◆ WORK TO COMPLETE ◆
Retype the whole listing verbatim and keep the pictures out of it.

** begin SUPPLIED DATA **

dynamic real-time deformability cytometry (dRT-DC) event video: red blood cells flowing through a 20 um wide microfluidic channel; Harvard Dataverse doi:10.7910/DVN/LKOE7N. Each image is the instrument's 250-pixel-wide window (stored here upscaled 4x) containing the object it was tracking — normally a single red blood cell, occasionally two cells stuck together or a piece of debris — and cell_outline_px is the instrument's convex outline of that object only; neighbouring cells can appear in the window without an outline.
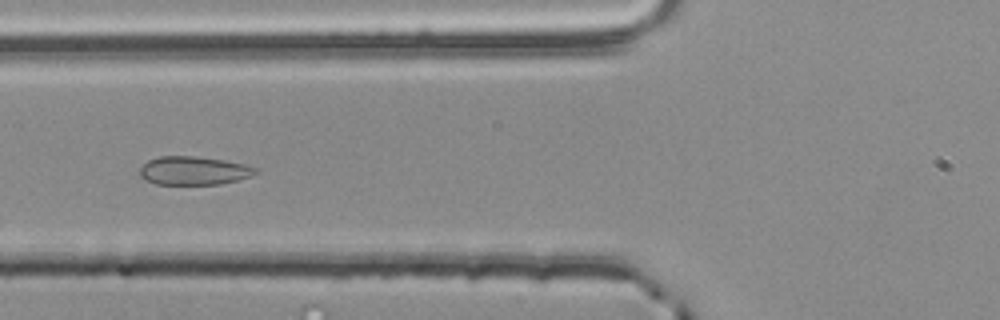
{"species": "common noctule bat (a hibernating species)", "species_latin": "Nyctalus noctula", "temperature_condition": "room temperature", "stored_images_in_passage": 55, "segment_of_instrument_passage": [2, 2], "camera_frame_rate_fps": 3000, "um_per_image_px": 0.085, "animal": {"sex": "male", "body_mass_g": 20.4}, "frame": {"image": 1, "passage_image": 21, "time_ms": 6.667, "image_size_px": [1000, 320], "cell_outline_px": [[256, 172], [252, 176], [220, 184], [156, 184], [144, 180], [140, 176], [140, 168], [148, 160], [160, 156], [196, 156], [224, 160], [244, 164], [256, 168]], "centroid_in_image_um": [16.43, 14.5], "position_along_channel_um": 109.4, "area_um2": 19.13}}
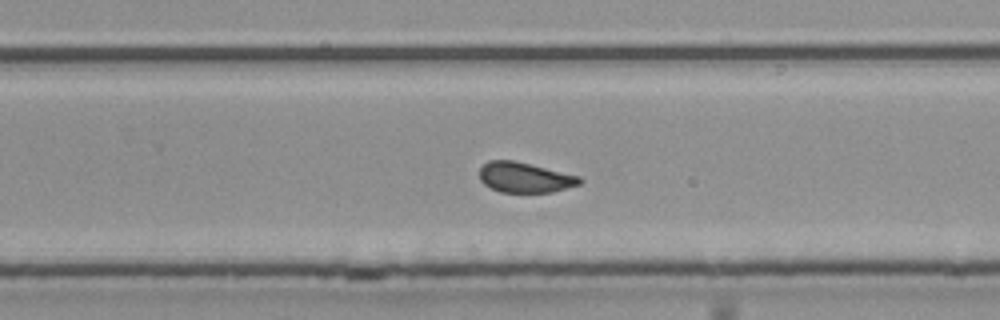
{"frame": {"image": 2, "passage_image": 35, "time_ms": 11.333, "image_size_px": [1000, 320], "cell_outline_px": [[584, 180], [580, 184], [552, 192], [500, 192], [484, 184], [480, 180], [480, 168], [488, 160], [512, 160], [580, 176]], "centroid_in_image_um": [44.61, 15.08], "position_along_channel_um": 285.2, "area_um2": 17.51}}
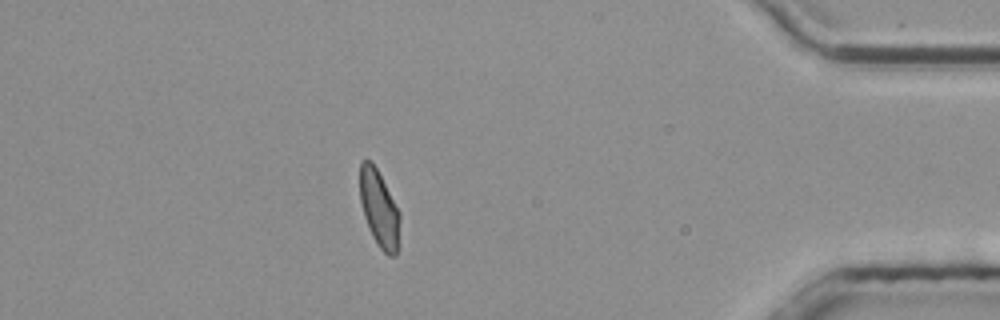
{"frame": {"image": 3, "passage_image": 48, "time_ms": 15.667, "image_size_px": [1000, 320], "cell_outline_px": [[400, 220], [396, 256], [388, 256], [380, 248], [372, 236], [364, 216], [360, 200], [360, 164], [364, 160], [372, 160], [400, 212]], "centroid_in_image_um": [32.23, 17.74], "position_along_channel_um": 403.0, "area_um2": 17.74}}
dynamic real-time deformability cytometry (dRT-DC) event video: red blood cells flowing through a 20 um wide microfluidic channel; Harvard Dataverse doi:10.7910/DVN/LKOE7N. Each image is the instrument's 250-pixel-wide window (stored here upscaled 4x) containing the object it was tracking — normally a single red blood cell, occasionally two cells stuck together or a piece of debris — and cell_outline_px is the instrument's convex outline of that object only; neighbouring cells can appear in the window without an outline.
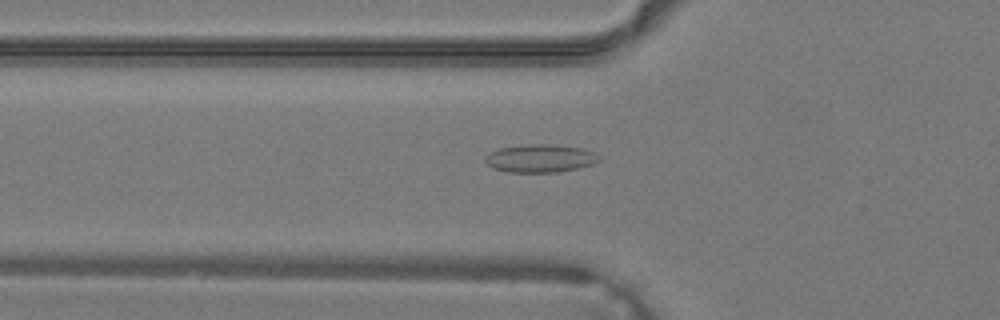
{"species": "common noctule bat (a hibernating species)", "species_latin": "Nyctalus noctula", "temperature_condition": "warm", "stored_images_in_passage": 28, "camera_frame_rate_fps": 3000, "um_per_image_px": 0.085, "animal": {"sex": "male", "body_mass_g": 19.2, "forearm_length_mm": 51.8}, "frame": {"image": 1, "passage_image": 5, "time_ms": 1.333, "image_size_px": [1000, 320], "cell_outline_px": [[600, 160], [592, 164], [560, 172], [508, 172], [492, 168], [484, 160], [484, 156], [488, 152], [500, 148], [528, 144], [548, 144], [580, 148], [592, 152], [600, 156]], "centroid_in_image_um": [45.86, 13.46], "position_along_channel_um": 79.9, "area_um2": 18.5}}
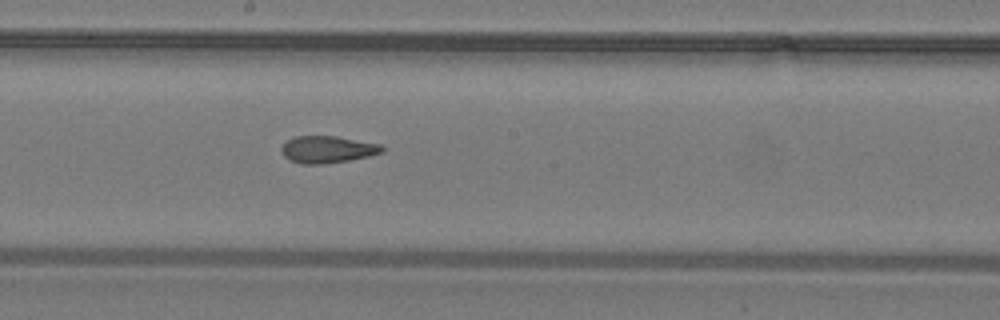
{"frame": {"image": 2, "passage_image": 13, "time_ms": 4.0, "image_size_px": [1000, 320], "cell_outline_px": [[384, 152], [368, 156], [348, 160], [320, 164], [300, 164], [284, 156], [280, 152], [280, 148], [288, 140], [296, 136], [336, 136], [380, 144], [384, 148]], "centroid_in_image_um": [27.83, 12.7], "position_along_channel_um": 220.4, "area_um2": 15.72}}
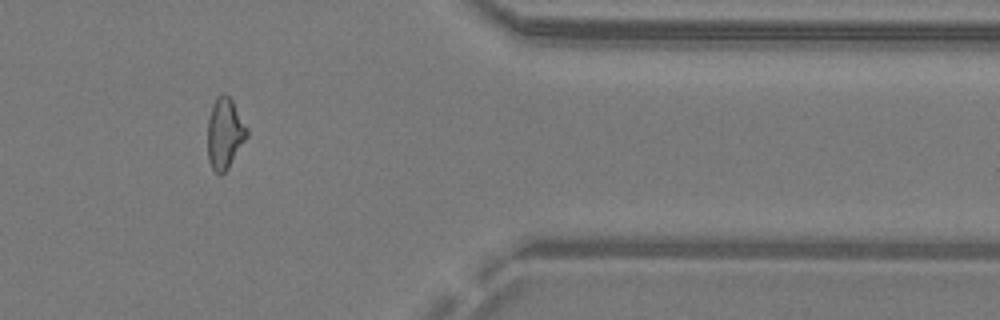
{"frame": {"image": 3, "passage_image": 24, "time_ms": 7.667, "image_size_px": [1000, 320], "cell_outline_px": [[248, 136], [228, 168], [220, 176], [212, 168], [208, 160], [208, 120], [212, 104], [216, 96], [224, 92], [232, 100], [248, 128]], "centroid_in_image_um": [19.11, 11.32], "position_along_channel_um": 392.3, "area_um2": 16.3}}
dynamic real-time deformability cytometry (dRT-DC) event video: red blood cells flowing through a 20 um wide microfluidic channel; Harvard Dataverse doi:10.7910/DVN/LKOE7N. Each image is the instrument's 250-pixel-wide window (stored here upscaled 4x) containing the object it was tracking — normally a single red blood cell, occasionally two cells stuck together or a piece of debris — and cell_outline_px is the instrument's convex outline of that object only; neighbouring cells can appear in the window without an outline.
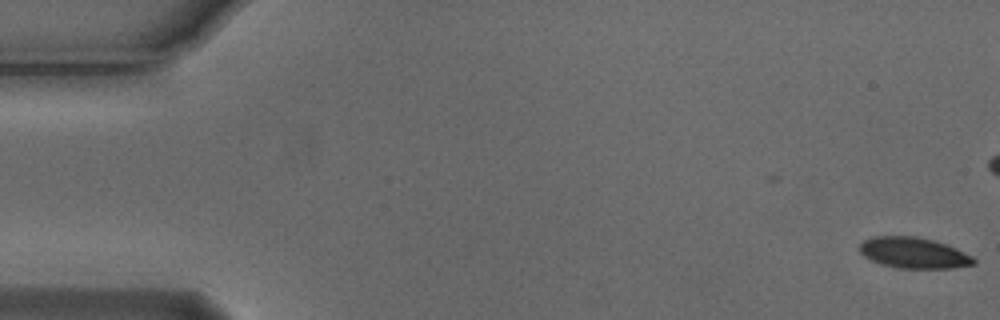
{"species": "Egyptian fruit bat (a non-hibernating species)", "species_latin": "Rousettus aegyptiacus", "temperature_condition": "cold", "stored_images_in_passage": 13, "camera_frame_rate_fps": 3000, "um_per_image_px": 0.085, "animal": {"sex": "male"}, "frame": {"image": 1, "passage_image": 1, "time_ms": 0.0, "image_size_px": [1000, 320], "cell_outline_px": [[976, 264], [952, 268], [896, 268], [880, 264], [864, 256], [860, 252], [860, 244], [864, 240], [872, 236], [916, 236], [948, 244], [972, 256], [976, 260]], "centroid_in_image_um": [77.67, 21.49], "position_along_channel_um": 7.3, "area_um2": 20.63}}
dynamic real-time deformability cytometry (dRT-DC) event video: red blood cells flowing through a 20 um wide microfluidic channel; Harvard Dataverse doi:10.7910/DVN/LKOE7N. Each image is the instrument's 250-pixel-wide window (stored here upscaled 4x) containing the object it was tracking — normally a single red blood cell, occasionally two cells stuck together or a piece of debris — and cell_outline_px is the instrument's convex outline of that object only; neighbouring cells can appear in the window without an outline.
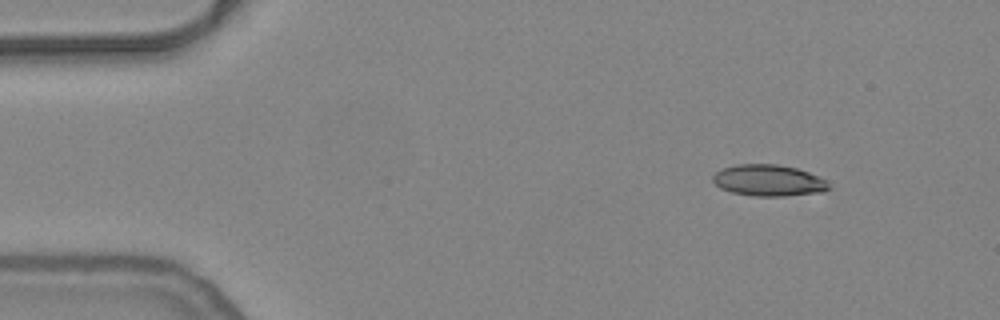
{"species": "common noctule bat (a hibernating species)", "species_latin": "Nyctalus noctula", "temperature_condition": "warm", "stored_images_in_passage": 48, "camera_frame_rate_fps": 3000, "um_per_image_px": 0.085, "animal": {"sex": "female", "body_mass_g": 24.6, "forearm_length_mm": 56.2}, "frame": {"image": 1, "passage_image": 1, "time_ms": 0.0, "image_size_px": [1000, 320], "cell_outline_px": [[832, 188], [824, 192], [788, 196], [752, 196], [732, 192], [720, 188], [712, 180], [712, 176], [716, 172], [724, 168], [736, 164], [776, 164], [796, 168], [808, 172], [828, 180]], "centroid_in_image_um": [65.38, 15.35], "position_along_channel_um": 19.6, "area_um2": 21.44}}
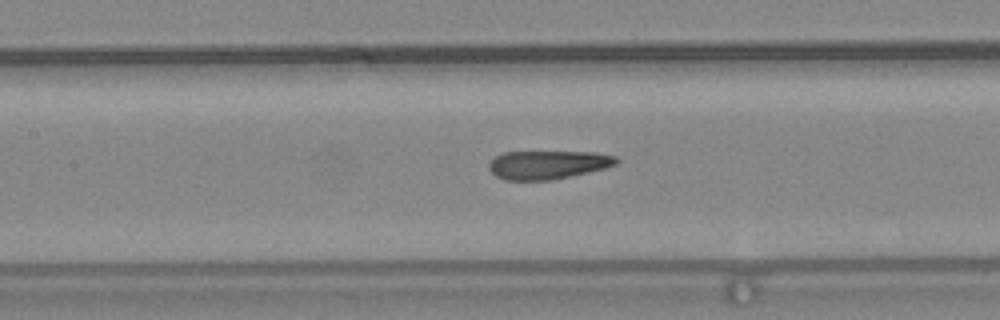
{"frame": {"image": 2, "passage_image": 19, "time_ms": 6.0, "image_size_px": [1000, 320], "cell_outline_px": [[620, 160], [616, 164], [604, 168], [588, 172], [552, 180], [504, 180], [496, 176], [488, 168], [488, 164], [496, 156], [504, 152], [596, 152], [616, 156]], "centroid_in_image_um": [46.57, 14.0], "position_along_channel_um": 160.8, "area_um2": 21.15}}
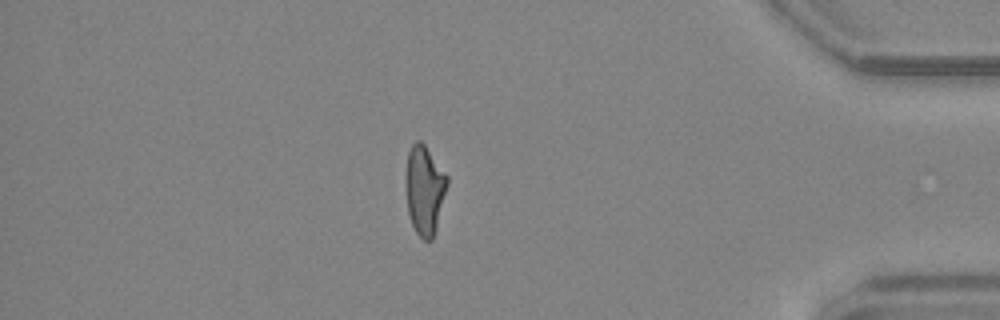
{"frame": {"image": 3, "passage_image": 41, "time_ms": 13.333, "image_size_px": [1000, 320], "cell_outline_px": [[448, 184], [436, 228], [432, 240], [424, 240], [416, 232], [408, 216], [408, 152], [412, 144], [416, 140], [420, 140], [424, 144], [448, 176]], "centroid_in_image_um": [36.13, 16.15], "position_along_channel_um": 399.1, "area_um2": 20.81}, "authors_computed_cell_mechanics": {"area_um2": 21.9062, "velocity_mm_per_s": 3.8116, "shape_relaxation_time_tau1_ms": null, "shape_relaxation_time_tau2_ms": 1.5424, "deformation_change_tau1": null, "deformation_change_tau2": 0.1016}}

** end SUPPLIED DATA **

◆ RESULT OF THE EXERCISE ◆
dynamic real-time deformability cytometry (dRT-DC) event video: red blood cells flowing through a 20 um wide microfluidic channel; Harvard Dataverse doi:10.7910/DVN/LKOE7N. Each image is the instrument's 250-pixel-wide window (stored here upscaled 4x) containing the object it was tracking — normally a single red blood cell, occasionally two cells stuck together or a piece of debris — and cell_outline_px is the instrument's convex outline of that object only; neighbouring cells can appear in the window without an outline.
{"species": "common noctule bat (a hibernating species)", "species_latin": "Nyctalus noctula", "temperature_condition": "room temperature", "stored_images_in_passage": 55, "segment_of_instrument_passage": [2, 2], "camera_frame_rate_fps": 3000, "um_per_image_px": 0.085, "animal": {"sex": "male", "body_mass_g": 20.4}, "frame": {"image": 1, "passage_image": 21, "time_ms": 6.667, "image_size_px": [1000, 320], "cell_outline_px": [[256, 172], [252, 176], [220, 184], [156, 184], [144, 180], [140, 176], [140, 168], [148, 160], [160, 156], [196, 156], [224, 160], [244, 164], [256, 168]], "centroid_in_image_um": [16.43, 14.5], "position_along_channel_um": 109.4, "area_um2": 19.13}}
{"frame": {"image": 2, "passage_image": 35, "time_ms": 11.333, "image_size_px": [1000, 320], "cell_outline_px": [[584, 180], [580, 184], [552, 192], [500, 192], [484, 184], [480, 180], [480, 168], [488, 160], [512, 160], [580, 176]], "centroid_in_image_um": [44.61, 15.08], "position_along_channel_um": 285.2, "area_um2": 17.51}}
{"frame": {"image": 3, "passage_image": 48, "time_ms": 15.667, "image_size_px": [1000, 320], "cell_outline_px": [[400, 220], [396, 256], [388, 256], [380, 248], [372, 236], [364, 216], [360, 200], [360, 164], [364, 160], [372, 160], [400, 212]], "centroid_in_image_um": [32.23, 17.74], "position_along_channel_um": 403.0, "area_um2": 17.74}}
dynamic real-time deformability cytometry (dRT-DC) event video: red blood cells flowing through a 20 um wide microfluidic channel; Harvard Dataverse doi:10.7910/DVN/LKOE7N. Each image is the instrument's 250-pixel-wide window (stored here upscaled 4x) containing the object it was tracking — normally a single red blood cell, occasionally two cells stuck together or a piece of debris — and cell_outline_px is the instrument's convex outline of that object only; neighbouring cells can appear in the window without an outline.
{"species": "common noctule bat (a hibernating species)", "species_latin": "Nyctalus noctula", "temperature_condition": "warm", "stored_images_in_passage": 28, "camera_frame_rate_fps": 3000, "um_per_image_px": 0.085, "animal": {"sex": "male", "body_mass_g": 19.2, "forearm_length_mm": 51.8}, "frame": {"image": 1, "passage_image": 5, "time_ms": 1.333, "image_size_px": [1000, 320], "cell_outline_px": [[600, 160], [592, 164], [560, 172], [508, 172], [492, 168], [484, 160], [484, 156], [488, 152], [500, 148], [528, 144], [548, 144], [580, 148], [592, 152], [600, 156]], "centroid_in_image_um": [45.86, 13.46], "position_along_channel_um": 79.9, "area_um2": 18.5}}
{"frame": {"image": 2, "passage_image": 13, "time_ms": 4.0, "image_size_px": [1000, 320], "cell_outline_px": [[384, 152], [368, 156], [348, 160], [320, 164], [300, 164], [284, 156], [280, 152], [280, 148], [288, 140], [296, 136], [336, 136], [380, 144], [384, 148]], "centroid_in_image_um": [27.83, 12.7], "position_along_channel_um": 220.4, "area_um2": 15.72}}
{"frame": {"image": 3, "passage_image": 24, "time_ms": 7.667, "image_size_px": [1000, 320], "cell_outline_px": [[248, 136], [228, 168], [220, 176], [212, 168], [208, 160], [208, 120], [212, 104], [216, 96], [224, 92], [232, 100], [248, 128]], "centroid_in_image_um": [19.11, 11.32], "position_along_channel_um": 392.3, "area_um2": 16.3}}
dynamic real-time deformability cytometry (dRT-DC) event video: red blood cells flowing through a 20 um wide microfluidic channel; Harvard Dataverse doi:10.7910/DVN/LKOE7N. Each image is the instrument's 250-pixel-wide window (stored here upscaled 4x) containing the object it was tracking — normally a single red blood cell, occasionally two cells stuck together or a piece of debris — and cell_outline_px is the instrument's convex outline of that object only; neighbouring cells can appear in the window without an outline.
{"species": "Egyptian fruit bat (a non-hibernating species)", "species_latin": "Rousettus aegyptiacus", "temperature_condition": "cold", "stored_images_in_passage": 13, "camera_frame_rate_fps": 3000, "um_per_image_px": 0.085, "animal": {"sex": "male"}, "frame": {"image": 1, "passage_image": 1, "time_ms": 0.0, "image_size_px": [1000, 320], "cell_outline_px": [[976, 264], [952, 268], [896, 268], [880, 264], [864, 256], [860, 252], [860, 244], [864, 240], [872, 236], [916, 236], [948, 244], [972, 256], [976, 260]], "centroid_in_image_um": [77.67, 21.49], "position_along_channel_um": 7.3, "area_um2": 20.63}}
dynamic real-time deformability cytometry (dRT-DC) event video: red blood cells flowing through a 20 um wide microfluidic channel; Harvard Dataverse doi:10.7910/DVN/LKOE7N. Each image is the instrument's 250-pixel-wide window (stored here upscaled 4x) containing the object it was tracking — normally a single red blood cell, occasionally two cells stuck together or a piece of debris — and cell_outline_px is the instrument's convex outline of that object only; neighbouring cells can appear in the window without an outline.
{"species": "common noctule bat (a hibernating species)", "species_latin": "Nyctalus noctula", "temperature_condition": "warm", "stored_images_in_passage": 48, "camera_frame_rate_fps": 3000, "um_per_image_px": 0.085, "animal": {"sex": "female", "body_mass_g": 24.6, "forearm_length_mm": 56.2}, "frame": {"image": 1, "passage_image": 1, "time_ms": 0.0, "image_size_px": [1000, 320], "cell_outline_px": [[832, 188], [824, 192], [788, 196], [752, 196], [732, 192], [720, 188], [712, 180], [712, 176], [716, 172], [724, 168], [736, 164], [776, 164], [796, 168], [808, 172], [828, 180]], "centroid_in_image_um": [65.38, 15.35], "position_along_channel_um": 19.6, "area_um2": 21.44}}
{"frame": {"image": 2, "passage_image": 19, "time_ms": 6.0, "image_size_px": [1000, 320], "cell_outline_px": [[620, 160], [616, 164], [604, 168], [588, 172], [552, 180], [504, 180], [496, 176], [488, 168], [488, 164], [496, 156], [504, 152], [596, 152], [616, 156]], "centroid_in_image_um": [46.57, 14.0], "position_along_channel_um": 160.8, "area_um2": 21.15}}
{"frame": {"image": 3, "passage_image": 41, "time_ms": 13.333, "image_size_px": [1000, 320], "cell_outline_px": [[448, 184], [436, 228], [432, 240], [424, 240], [416, 232], [408, 216], [408, 152], [412, 144], [416, 140], [420, 140], [424, 144], [448, 176]], "centroid_in_image_um": [36.13, 16.15], "position_along_channel_um": 399.1, "area_um2": 20.81}, "authors_computed_cell_mechanics": {"area_um2": 21.9062, "velocity_mm_per_s": 3.8116, "shape_relaxation_time_tau1_ms": null, "shape_relaxation_time_tau2_ms": 1.5424, "deformation_change_tau1": null, "deformation_change_tau2": 0.1016}}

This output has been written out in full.